你的任务 - 请按出现顺序，列出下方文本块代码里所有以 # 开头的注释。

文本块 -

= = = = =

我有以下 Teacher forcing RNN model,我隱式地將整個輸入序列 (inputs = ids[:, i:i+seq_length] 一次傳遞給 model。我應該修改什么以禁用教師強制訓練並獲得原始model。

ids = corpus.get_data('data/train.txt', batch_size)


model = RNNLM(vocab_size, embed_size, hidden_size, num_layers).to(device)

# Loss and optimizer
criterion = nn.CrossEntropyLoss()
optimizer = torch.optim.Adam(model.parameters(), lr=learning_rate)

# Truncated backpropagation
def detach(states):
    return [state.detach() for state in states] 


# Train the model
for epoch in range(num_epochs):
    # Set initial hidden and cell states
    states = (torch.zeros(num_layers, batch_size, hidden_size).to(device),
              torch.zeros(num_layers, batch_size, hidden_size).to(device))
    
    for i in range(0, ids.size(1) - seq_length, seq_length):
        # Get mini-batch inputs and targets
        inputs = ids[:, i:i+seq_length].to(device)
        targets = ids[:, (i+1):(i+1)+seq_length].to(device)
        
        # Forward pass
        states = detach(states)
        outputs, states = model(inputs, states)
        loss = criterion(outputs, targets.reshape(-1))
        
        # Backward and optimize
        optimizer.zero_grad()
        loss.backward()
        clip_grad_norm_(model.parameters(), 0.5)
        optimizer.step()

= = = = =

来自数据源的条目
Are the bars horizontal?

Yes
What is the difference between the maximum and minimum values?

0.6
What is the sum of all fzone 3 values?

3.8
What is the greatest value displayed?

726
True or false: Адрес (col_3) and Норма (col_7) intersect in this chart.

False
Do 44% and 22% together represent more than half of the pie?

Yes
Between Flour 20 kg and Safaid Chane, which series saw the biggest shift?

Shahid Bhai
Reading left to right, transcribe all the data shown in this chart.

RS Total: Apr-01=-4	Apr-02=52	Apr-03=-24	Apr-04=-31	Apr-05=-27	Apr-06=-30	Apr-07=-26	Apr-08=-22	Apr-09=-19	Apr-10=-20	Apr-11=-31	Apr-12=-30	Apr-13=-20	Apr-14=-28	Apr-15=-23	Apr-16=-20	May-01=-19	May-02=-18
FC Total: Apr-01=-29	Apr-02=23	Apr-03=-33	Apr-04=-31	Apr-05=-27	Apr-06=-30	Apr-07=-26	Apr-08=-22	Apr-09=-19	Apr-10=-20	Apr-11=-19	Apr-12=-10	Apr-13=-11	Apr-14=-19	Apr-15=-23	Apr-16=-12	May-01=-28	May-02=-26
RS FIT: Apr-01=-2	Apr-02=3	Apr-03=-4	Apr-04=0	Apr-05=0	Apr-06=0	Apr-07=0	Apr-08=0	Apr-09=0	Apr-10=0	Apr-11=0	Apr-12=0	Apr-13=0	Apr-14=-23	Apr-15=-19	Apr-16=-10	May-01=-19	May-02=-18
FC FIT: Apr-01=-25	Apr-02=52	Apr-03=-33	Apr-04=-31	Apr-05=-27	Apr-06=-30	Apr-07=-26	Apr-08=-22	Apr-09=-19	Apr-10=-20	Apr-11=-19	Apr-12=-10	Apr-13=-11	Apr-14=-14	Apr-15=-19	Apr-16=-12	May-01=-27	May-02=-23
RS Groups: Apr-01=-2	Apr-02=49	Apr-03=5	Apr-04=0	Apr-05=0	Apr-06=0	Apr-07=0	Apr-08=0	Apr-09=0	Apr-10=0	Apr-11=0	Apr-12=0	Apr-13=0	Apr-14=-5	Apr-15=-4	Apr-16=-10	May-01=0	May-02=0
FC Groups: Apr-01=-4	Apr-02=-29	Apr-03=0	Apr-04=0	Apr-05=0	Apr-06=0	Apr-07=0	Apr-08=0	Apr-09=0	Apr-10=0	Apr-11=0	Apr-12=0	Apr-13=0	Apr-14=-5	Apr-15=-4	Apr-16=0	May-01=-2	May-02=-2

= = = = =

答案 -
# Loss and optimizer
# Truncated backpropagation
# Train the model
# Set initial hidden and cell states
# Get mini-batch inputs and targets
# Forward pass
# Backward and optimize